Language is what helps us understand and contextualize our experiences. It connects isolated, random events to shape a cohesive narrative about who we are and why we’re here.
When I think about language in relation to confidence, I often draw a parallel to the recent evolution of language around racism in America.
As the Black Lives Matter movement gained momentum and people began grappling with their own complex relationship with race, certain words and terms started to flood the mainstream.
BIPOC, micro-aggression, police brutality, white fragility, intersectional are all words that had been around for some time but have recently become part of the popular vernacular.
The word “Black,” which until recently was considered a derogatory descriptor among the liberal elite—with people opting for the politically correct “African American”—has been reclaimed and re-appropriated by the Black community.
The lingua franca on the topic of race is changing. This evolution of language has allowed people to contextualize their experiences, behaviors, and feelings. Now when we experience a racially-based micro-aggression, we can name it. The experience is no longer a nebulous, ambiguous thing.
The language of confidence needs to evolve in a similar way. Women are especially victims of a sharp tongue when it comes to confidence.
In a patriarchal world, our innate gifts have been used against us to hurt our confidence. Words like sensitive, overthinker, Type A, and emotional have become pejoratives.
In 2014, Sheryl Sandberg mounted the #BanBossy campaign, a form of self-censorship with the intent of protecting young women who showed leadership potential from being called bossy.
But banning a word gives it more power. Rejecting a word that has been used to oppress or tear women down only keeps it relevant.
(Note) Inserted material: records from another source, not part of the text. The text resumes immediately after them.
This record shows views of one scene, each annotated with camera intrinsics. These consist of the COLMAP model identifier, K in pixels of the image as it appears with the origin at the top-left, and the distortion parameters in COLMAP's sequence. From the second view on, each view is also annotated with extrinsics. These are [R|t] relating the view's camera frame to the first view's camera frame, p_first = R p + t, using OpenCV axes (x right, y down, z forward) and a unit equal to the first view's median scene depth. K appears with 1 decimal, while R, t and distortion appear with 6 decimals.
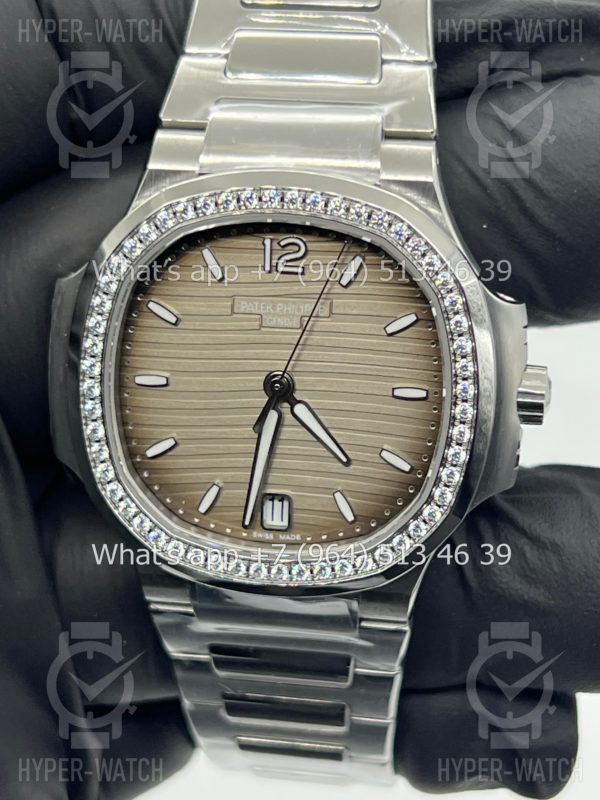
lens RADIAL K [[1891.1, 0, 300.5], [0, 1891.1, 401.5], [0, 0, 1]] dist [0.343359, 0.000000]
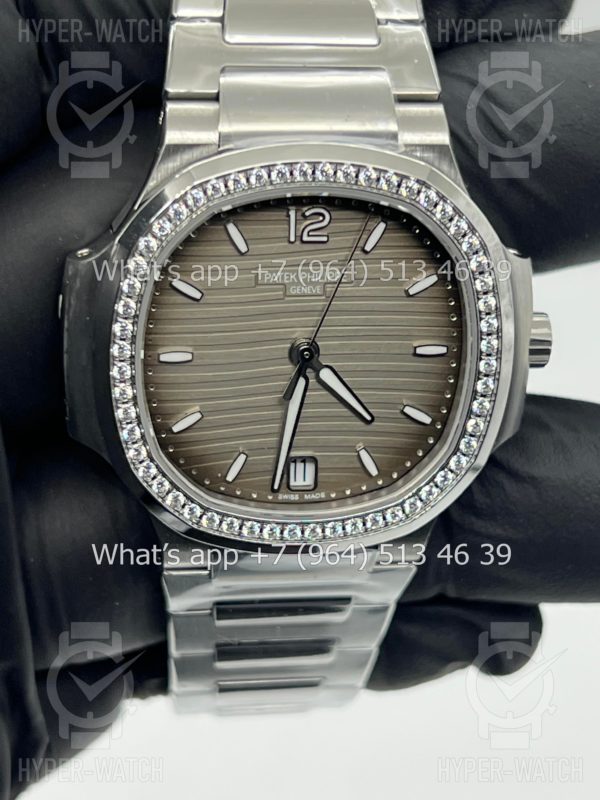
lens RADIAL K [[1891.1, 0, 297.4], [0, 1891.1, 399.6], [0, 0, 1]] dist [0.343359, 0.000000]
pose [[0.952679, -0.094745, 0.288837, -0.310124], [0.061118, 0.990484, 0.123314, -0.108649], [-0.297771, -0.099825, 0.949404, 0.034659]]
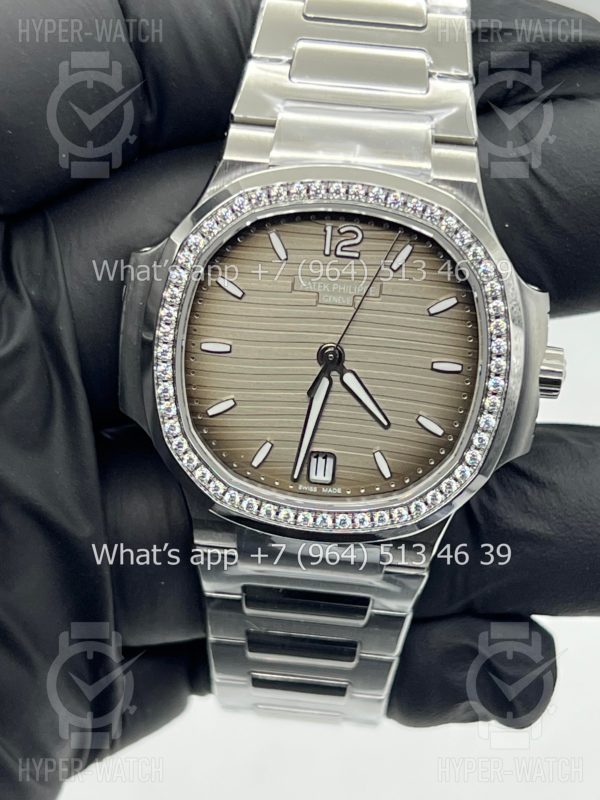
lens RADIAL K [[1891.1, 0, 293.7], [0, 1891.1, 391.4], [0, 0, 1]] dist [0.343359, 0.000000]
pose [[0.991170, 0.034421, 0.128051, -0.177363], [-0.034802, 0.999394, 0.000738, 0.012620], [-0.127948, -0.005188, 0.991767, -0.119416]]
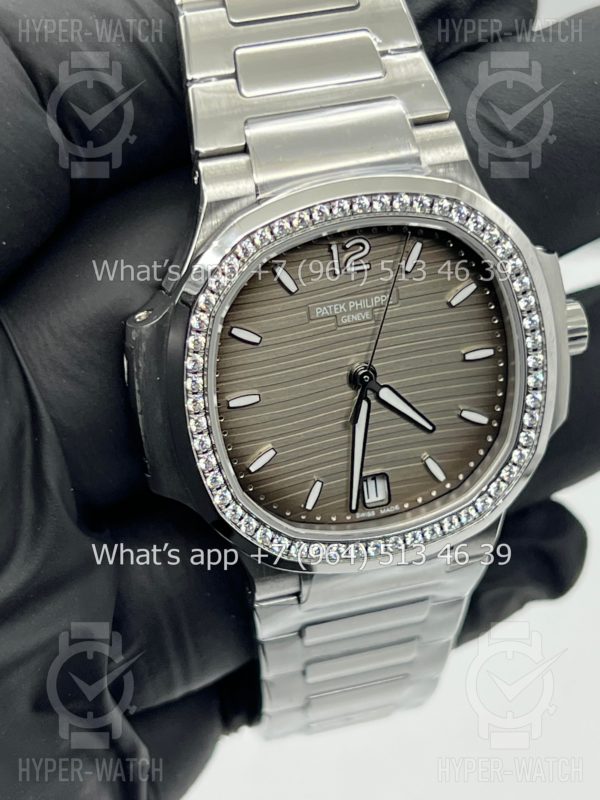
lens RADIAL K [[1891.1, 0, 298.8], [0, 1891.1, 399.8], [0, 0, 1]] dist [0.343359, 0.000000]
pose [[0.902955, -0.249776, 0.349692, -0.417294], [0.210830, 0.966559, 0.145993, -0.157937], [-0.374463, -0.058100, 0.925420, 0.030672]]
And when women are at the receiving end of unflattering comments or are called bossy, we spend our time, energy, and precious resources trying to educate others on the inappropriate use of the word.
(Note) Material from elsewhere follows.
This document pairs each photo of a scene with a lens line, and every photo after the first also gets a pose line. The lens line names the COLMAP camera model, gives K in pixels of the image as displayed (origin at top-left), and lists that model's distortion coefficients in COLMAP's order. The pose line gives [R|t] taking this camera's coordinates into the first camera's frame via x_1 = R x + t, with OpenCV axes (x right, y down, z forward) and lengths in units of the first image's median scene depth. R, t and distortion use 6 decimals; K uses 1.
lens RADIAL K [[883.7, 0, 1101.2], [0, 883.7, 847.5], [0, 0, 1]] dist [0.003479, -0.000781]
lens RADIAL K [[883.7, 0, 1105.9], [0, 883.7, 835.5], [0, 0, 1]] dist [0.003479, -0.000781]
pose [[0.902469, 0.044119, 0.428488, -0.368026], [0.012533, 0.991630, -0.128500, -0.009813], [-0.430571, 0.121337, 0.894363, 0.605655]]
Instead of stepping into our leadership qualities and actually being the boss.
For many of us, it is in these so-called disparaging words that our innate gifts lie—the empathy, the grey zone thinking, the meticulousness, and the heart.
Our confidence vocabulary needs an overhaul. A similar reclamation of words.
And so, while many of us might be able to see ourselves in the traditionally male framework of confidence, we structure a female-centric version as well. Re-appropriating words that have historically been used to hurt women allows us to start to build a vocabulary that feels authentic and our own.
The raw and unrestrained Glennon Doyle described confidence in this tweet:
“The roots of the word confidence are Con and fid. With fidelity. Fidelity to self.”
The language of confidence is one of truth. Truth to know yourself; truth to love yourself. There is no room for faking it.
You’re not faking it till you’re making it. You’re faking it until faking it becomes so draining, so exhausting, and so hard to keep up that you’re either exposed for what you are, or you opt-out.
Find your confidence language and let it speak to you.
Only then does the mirror become an ally, instead of that green-eyed monster we must battle every day. It’s the only way true confidence, the kind that invites and elevates, has even the remotest chance of living within us.